Start of QUOTED PASSAGE
High-Performance Stretchable Polymer Solar Cells

Author: ChemistryViews
Published On: May 25, 2023
Copyright: Wiley-VCH GmbH

Polymer solar cells (PSCs) can be built using polymer donors and small-molecule acceptors. Polymer materials can be useful, e.g., to achieve flexibility and stretchability in solar cells. However, stretchable systems that combine mechanical robustness and high efficiency can be difficult to create using existing, rigid polymers. One strategy to improve stretchability can be the introduction of dynamic bonding, such as hydrogen bonding. Thymine groups, for example, can be used in polymers to provide sites for hydrogen bonding.

Bumjoon J. Kim, Korea Advanced Institute of Science and Technology (KAIST), Daejeon, Republic of Korea, Barry C. Thompson, University of Southern California, Los Angeles, USA, and colleagues have developed a thymine-functionalized terpolymer (general structure pictured, thymine unit in yellow) that can be used as a polymer donor in stretchable polymer solar cells with high performance. The team used a 6,7-difluoro-quinoxaline (Q-Thy) monomer with a thymine on the side chain together with the polymer PBDB-T-2Cl, also known as PM7, to synthesize three polymer donors. The three terpolymers are called PM7-Thy5, PM7-Thy10, and PM7-Thy20 (with 5, 10, or 20 mol% of the Q-Thy monomer, respectively).
End of QUOTED PASSAGE
Start of EXTRACTED MATERIAL
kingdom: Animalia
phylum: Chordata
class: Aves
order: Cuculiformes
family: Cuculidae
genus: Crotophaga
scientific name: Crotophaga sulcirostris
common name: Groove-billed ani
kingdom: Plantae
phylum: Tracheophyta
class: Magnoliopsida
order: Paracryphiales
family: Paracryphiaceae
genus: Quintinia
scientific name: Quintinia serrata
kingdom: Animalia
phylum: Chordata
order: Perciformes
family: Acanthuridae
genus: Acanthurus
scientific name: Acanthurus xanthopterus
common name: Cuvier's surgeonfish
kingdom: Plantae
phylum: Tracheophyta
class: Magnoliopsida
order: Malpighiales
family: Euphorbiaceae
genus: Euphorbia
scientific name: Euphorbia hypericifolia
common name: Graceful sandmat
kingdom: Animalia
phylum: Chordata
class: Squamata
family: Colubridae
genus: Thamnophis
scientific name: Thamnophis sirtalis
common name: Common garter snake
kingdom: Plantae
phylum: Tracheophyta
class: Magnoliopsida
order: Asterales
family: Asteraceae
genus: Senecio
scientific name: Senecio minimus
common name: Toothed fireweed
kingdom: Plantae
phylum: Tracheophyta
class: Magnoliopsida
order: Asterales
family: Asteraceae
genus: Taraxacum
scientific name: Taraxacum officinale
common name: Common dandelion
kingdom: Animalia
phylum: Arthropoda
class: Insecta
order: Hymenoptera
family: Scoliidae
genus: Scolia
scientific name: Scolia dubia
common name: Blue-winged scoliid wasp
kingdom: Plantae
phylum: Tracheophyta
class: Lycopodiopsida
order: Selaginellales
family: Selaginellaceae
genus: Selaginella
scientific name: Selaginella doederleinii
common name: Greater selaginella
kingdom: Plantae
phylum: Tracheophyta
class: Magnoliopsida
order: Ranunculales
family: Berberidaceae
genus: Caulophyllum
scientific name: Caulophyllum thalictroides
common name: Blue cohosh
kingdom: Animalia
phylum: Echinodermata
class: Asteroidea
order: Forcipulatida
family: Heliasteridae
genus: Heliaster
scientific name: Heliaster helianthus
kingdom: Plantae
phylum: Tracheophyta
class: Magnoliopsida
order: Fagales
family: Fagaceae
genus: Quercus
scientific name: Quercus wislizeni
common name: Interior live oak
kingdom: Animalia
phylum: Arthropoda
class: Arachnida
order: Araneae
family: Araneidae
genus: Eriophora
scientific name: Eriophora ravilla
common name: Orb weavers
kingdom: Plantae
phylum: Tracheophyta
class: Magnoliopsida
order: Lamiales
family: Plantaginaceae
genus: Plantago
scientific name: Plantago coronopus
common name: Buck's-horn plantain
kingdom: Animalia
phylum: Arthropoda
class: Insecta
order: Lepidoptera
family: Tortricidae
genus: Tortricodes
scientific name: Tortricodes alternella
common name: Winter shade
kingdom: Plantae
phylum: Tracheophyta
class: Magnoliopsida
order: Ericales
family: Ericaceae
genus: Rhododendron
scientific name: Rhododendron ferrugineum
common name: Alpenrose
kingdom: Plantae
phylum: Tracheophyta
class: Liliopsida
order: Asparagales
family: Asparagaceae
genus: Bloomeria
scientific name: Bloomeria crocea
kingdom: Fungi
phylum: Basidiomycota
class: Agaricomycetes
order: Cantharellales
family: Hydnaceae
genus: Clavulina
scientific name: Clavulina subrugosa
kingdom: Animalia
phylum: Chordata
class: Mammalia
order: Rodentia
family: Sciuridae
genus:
End of EXTRACTED MATERIAL
§ **EXPLORE THE MATERIAL**
1) In the solar cell article, what percentage of the Q-Thy monomer does PM7-Thy10 contain?
2) Summarize the solar cell article in two sentences.
3) Proceed with the solar cell article, picking up after its final sentence.

§ **ANSWERS FOR THIS EXERCISE**
1) PM7-Thy10 contains 10 mol% of the Q-Thy monomer.

2) Polymer materials can make solar cells flexible and stretchable, but existing rigid polymers make it hard to combine mechanical robustness with high efficiency, and dynamic bonding, such as hydrogen bonding through thymine groups, is one way to improve stretchability. Bumjoon J. Kim, Barry C. Thompson, and colleagues developed a thymine-functionalized terpolymer for use as a polymer donor in high-performance stretchable polymer solar cells, synthesizing three versions, PM7-Thy5, PM7-Thy10, and PM7-Thy20, from a Q-Thy monomer and the polymer PM7.

3)
The team found that the polymer donor PM7-Thy10, when blended with the small-molecule acceptor L8-BO, achieves a higher power conversion efficiency (PCE) than PM7, while also showing improved stretchability (i.e., a significantly higher crack onset strain) and mechanical durability. A stretchable solar cell based on PM7-Thy10 showed a PCE of 13.7 %, while a PM7-based stretchable solar cell showed a PCE of 11.3 %. According to the researchers, the developed polymer donors exhibit stronger aggregation and enhanced crystalline properties due to intermolecular hydrogen bonding involving the thymine groups. The work could be useful for the design of wearable electronics.